Miranda glances down at her hands as she takes hold of her holy symbol. "I am not sure," she says simply. "If you were… happily wed to the Prince, and all things between you shining and golden- I would say it was a sign I should listen to my father and consider the young man who would make an -excellent- match." She frowns and continues, "But I think I am taking your visit as a sign I should remain in the service that I so love- even if my family will wish me do otherwise."

Marsei suddenly reaches for Miranda's wrists, tightly but warmly gripping them if she'll allow, bidden by an intent conviction. "Oh — yes! You must do what you love," she encourages, her smile almost desperate, as if she cannot express this to the young septa fast enough, "And service to the Seven is the most important thing of all. How precious your vows are, how shining and golden."

Miranda lets out a sigh of relief as her decision is met with glowing approval. "You see, my lady Marsei? When we voice our concerns aloud, the Gods have a way of providing the answers," she says with a small laugh. "We have -both- helped one another, as the Mother wished us to do no doubt."

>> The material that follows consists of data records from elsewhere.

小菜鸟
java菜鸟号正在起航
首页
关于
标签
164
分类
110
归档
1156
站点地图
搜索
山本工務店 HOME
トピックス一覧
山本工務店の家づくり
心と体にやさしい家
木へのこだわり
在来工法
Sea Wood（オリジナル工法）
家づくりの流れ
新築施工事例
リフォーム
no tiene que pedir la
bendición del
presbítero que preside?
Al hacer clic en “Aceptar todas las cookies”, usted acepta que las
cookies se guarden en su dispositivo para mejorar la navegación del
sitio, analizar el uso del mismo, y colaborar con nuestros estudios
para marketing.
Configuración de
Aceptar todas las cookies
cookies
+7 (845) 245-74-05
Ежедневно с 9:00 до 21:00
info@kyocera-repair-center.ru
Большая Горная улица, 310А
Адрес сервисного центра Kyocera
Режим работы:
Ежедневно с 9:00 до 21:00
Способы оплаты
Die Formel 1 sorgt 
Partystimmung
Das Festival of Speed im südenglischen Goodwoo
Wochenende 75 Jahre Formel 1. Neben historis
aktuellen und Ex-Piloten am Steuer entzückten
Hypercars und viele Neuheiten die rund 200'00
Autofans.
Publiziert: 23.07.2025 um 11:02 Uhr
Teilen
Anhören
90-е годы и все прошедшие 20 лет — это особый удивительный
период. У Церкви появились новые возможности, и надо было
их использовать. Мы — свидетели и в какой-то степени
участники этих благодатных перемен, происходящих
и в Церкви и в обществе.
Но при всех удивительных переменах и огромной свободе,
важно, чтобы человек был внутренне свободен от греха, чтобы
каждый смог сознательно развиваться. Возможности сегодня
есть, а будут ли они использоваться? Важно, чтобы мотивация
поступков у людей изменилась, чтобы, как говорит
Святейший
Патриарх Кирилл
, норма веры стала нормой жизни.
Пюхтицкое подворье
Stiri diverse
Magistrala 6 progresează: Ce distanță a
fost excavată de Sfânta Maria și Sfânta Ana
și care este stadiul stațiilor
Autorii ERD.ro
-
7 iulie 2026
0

"Bless the Mother," Marsei replies, soft but exultant, her smile almost awed. She brings her hands to her chest, folding them across the pink-and-gold pattern. "You have no idea what strange timing this has been. You're right; she truly must have a plan for all of us. I'm feeling much better, septa," she beams her rosy smile at Miranda, and at the statue. She lights a candle and seems to deem it time for more quiet reflection.

Miranda stands and bows politely. "I will leave you to your thanksgiving then," she says cheerfully. The air of the sept certainly feels lighter with both their weights lifted. "I shall be near should you need me for anything. I'm pleased I could be of service, and just as glad you have shown me the answer I sought."

Marsei gives the septa a parting smile, aglow in the light of the devotional candles, and delves quietly into her prayer to the Mother, infinite in her mercy and kindness.